100年を超える歴史を持ちながら常に進化し続ける「タカラヅカ」。そのなかで各組の生徒たちをまとめ、引っ張っていく存在が「組長」。史上最年少で月組の組長を務めた越乃リュウさんが、宝塚時代の思い出や学び、日常を綴ります。第85回は「大人の贅沢な時間の使い方』」のお話です。
(写真提供◎越乃さん 以下すべて)
(写真提供◎越乃さん 以下すべて)
『時間の使い方』
宝塚を退団した人に、退団して何が変わったかを聞くと、だいたいみんなこう答えるでしょう。
「時間の使い方」だと。
宝塚時代、やることが明確にあったので、それに向かってひたすら進んでいく日々でした。
休日の過ごし方は、身体のメンテナンスと、必要な買い物。
ゆっくりしているつもりでも、常に頭には舞台のことや次やるべきことがありました。
それが当たり前な21年でした。
その忙しい日常がなくなると楽になるかと思いきや、何もしないで時間が過ぎていくことが恐くて、罪を犯しているかのような罪悪感に苛まれました。

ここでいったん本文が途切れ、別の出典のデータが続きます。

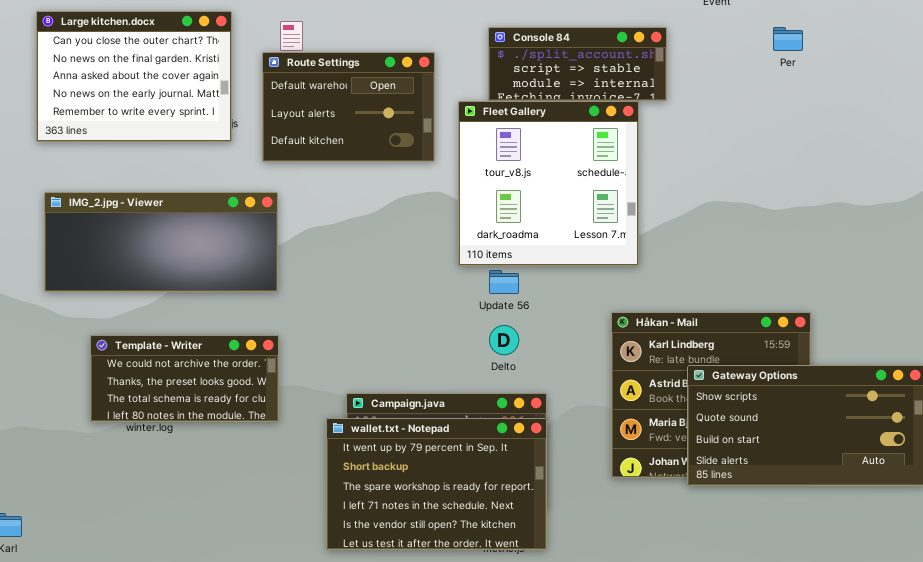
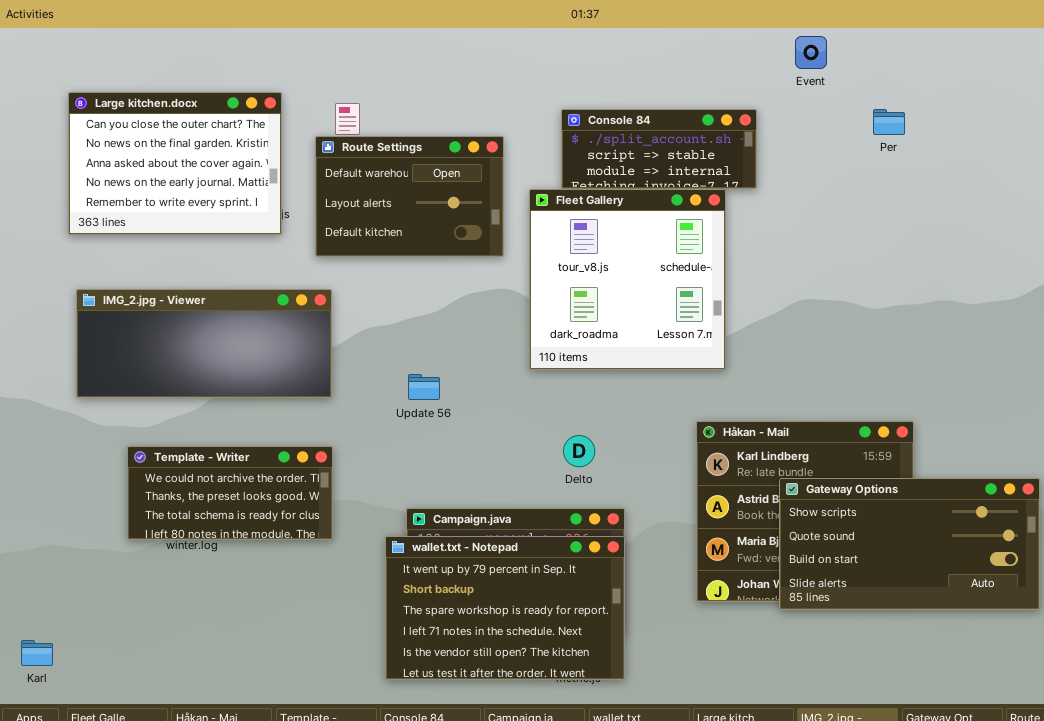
Update 56: [489,270,519,294] -> [408,374,440,400], moved

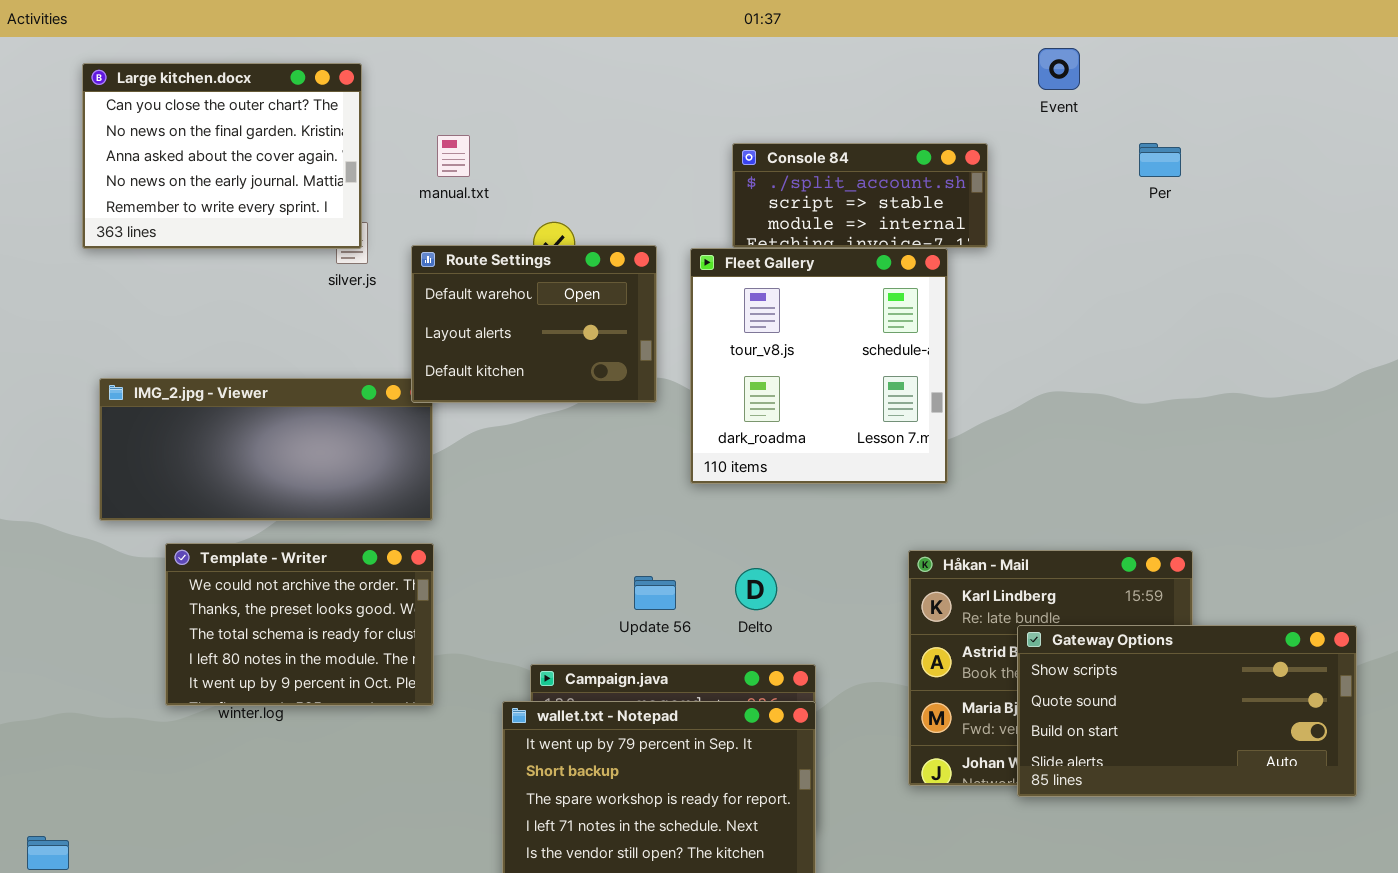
Large kitchen.docx: [68,92,282,235] -> [82,63,362,249], moved
Route Settings: [315,136,504,257] -> [411,245,657,403], moved
Update 56: [408,374,440,400] -> [634,576,676,610], moved
Template - Writer: [127,446,333,540] -> [165,543,434,706], resized

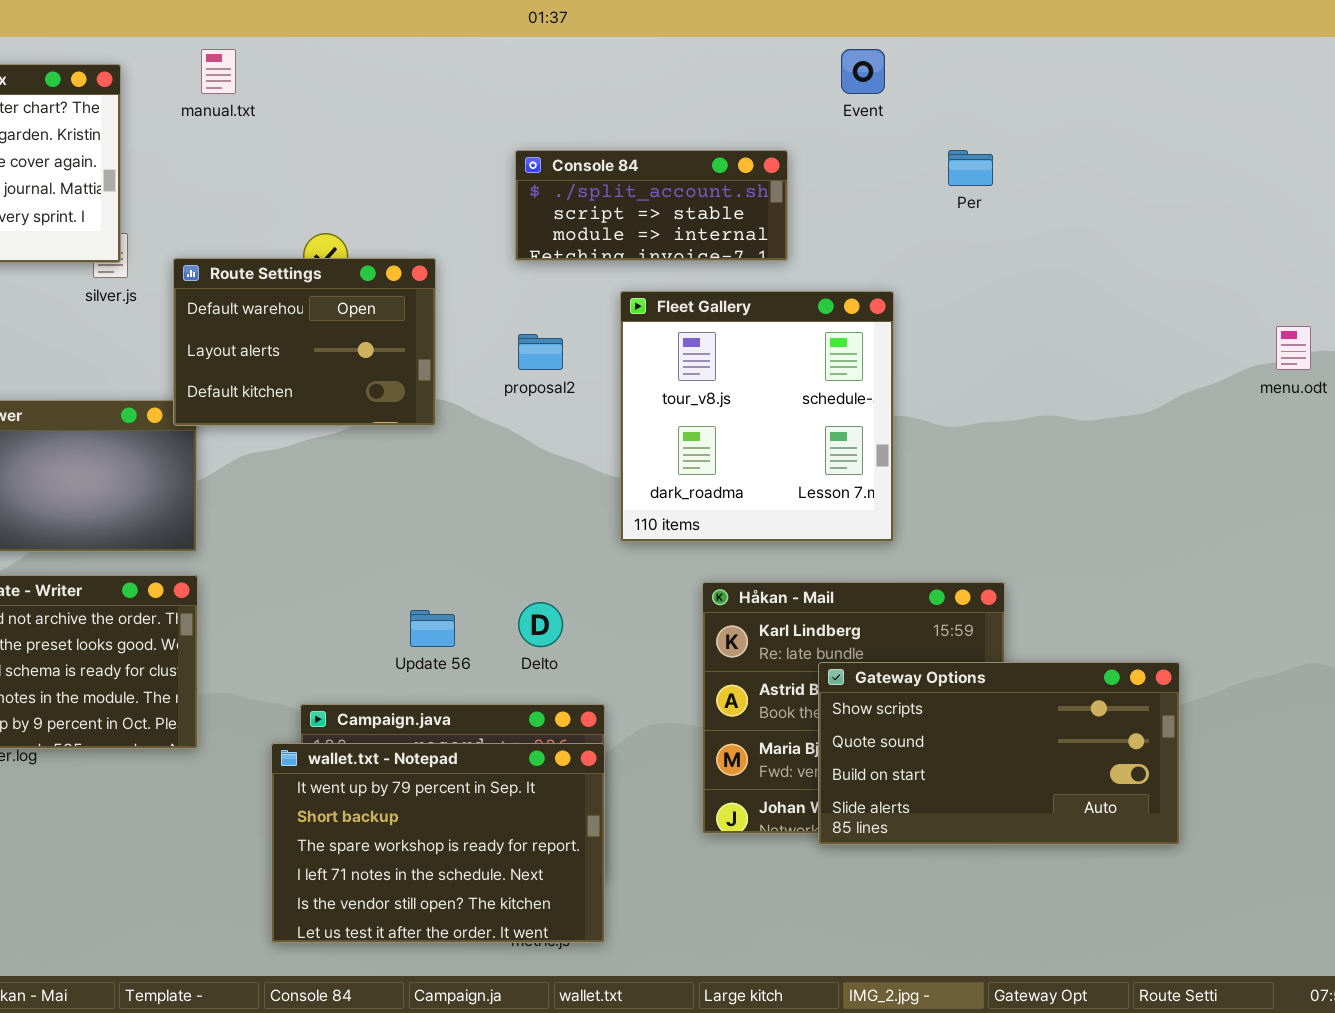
manual.txt: [437,135,470,177] -> [201,49,236,94], moved
Fleet Gallery: [690,248,948,484] -> [620,291,894,542], moved

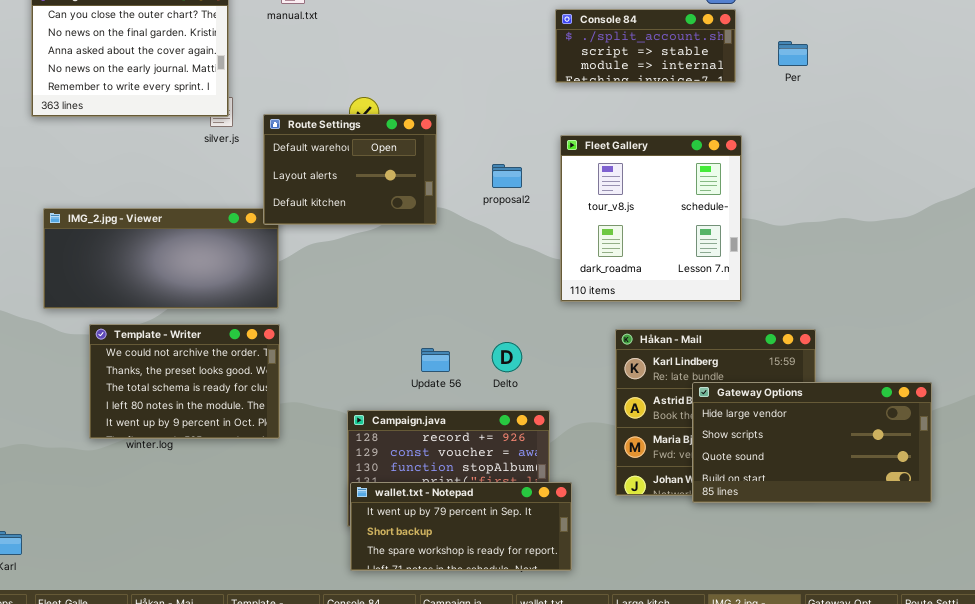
Console 84: [515,150,788,261] -> [555,9,736,83], moved
Gateway Options: [818,662,1180,845] -> [692,382,932,503], scrolled up 1 row
wallet.txt - Notepad: [271,743,605,943] -> [350,482,572,571], moved, resized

忙しくない時間に戸惑い、どうしていいかわからなくなくなりました。
そして忙しい日常がなくなって初めて気づきました。
やることが明確にあった日々の幸せを。
忙しい時は時間が欲しくなり、時間ができると忙しくしたいと思う。
人はつくづく勝手なものです。
慣れない時間の中で私は溺れ足掻いていました。